Some of the questions I’ve been asked sometimes are which sources I researched to write my Query Optimizer book and which research papers can I recommend to learn more about query optimization. Since I got asked about it again at the Tampa SQLSaturday last week, I wrote this short article on my flight back to Los Angeles to discuss this topic.
But first a warning: these papers are usually more complicated than the SQL Server documentation, books or blogs we read every day and, in some cases, may require a strong computer science background to understand them. In addition, there are dozens or even hundreds of these articles, covering more than 40 years of query optimization research. Although I cannot list all the ones I have read I can definitely give you a way to get started so you can continue with the topics that may interest you.
Research papers reference other papers in the text and you can find the referenced paper details at the end of each article, so if you are interested in one particular area you can go and read that paper directly. By following other listed sources, which will also have additional references, you could find an almost unlimited source of information.
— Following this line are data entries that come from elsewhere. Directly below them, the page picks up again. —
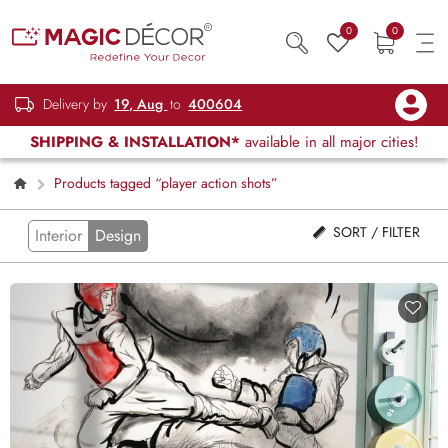
0
0
Delivery by
19, Aug
to
400604
SHIPPING & INSTALLATION*
available in all major cities!
Products tagged “player action shots”
SORT / FILTER
Interior
Design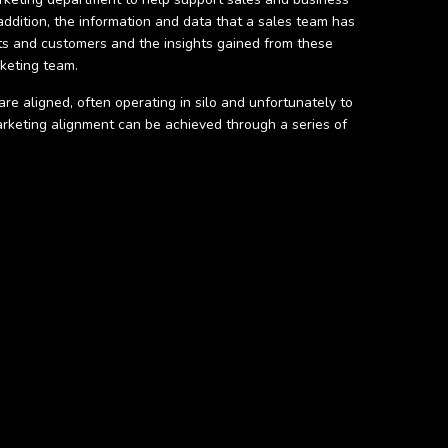
ddition, the information and data that a sales team has
ts and customers and the insights gained from these
rketing team.
re aligned, often operating in silo and unfortunately to
arketing alignment can be achieved through a series of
Although these papers usually focus on a specific area or research problem you can get started by reading a few articles which are a more general overview before trying to read more specific topics. Some of these papers to get started are:
An Overview of Query Optimization in Relational Systems by Surajit Chaudhuri
Query Optimization by Yannis E. Ioannidis
An Overview of Data Warehousing and OLAP Technology by Surajit Chaudhuri, Umeshwar Dayal
The query optimizer research paper which started it all
Access Path Selection in a Relational Database Management System by Patricia G. Selinger, Morton M. Astrahan, Donald D. Chamberlin, Raymond A. Lorie, Thomas G. Price
By following references on those and other similar papers you can find dozens of articles which would be impossible to list here, but just to give you three examples:
Optimizing Join Orders by Michael Steinbrunn, Guido Moerkotte, Alfons Kemper
An Overview of Cost-based Optimization of Queries with Aggregates by Surajit Chaudhuri
Counting, Enumerating, and Sampling of Execution Plans in a Cost-Based Query Optimizer by Florian Waas, Cesar Galindo-Legaria
Some of these papers may be SQL Server related:
Query Processing for SQL Updates by Cesar Galindo-Legaria, Stefano Stefani, Florian Waas
Self-Tuning Database Systems: A Decade of Progress by Surajit Chaudhuri
An Efficient Cost-Driven Index Selection Tool for Microsoft SQL Server by Surajit Chaudhuri, Vivek Narasayya
SQL Server implemented its own cost-based query optimizer based on the Cascades Framework, when its database engine was re-architected for the release of SQL Server 7.0. Cascades is also based on other previous research work: Volcano and Exodus. You can read about these research projects here:
The Cascades Framework for Query Optimization by Goetz Graefe
Volcano – An Extensible and Parallel Query Evaluation System by Goetz Graefe
The EXODUS Optimizer Generator by Goetz Graefe, David J. DeWitt
Finally, in this post I covered query optimization papers but obviously you can also find information on other areas of database research as well.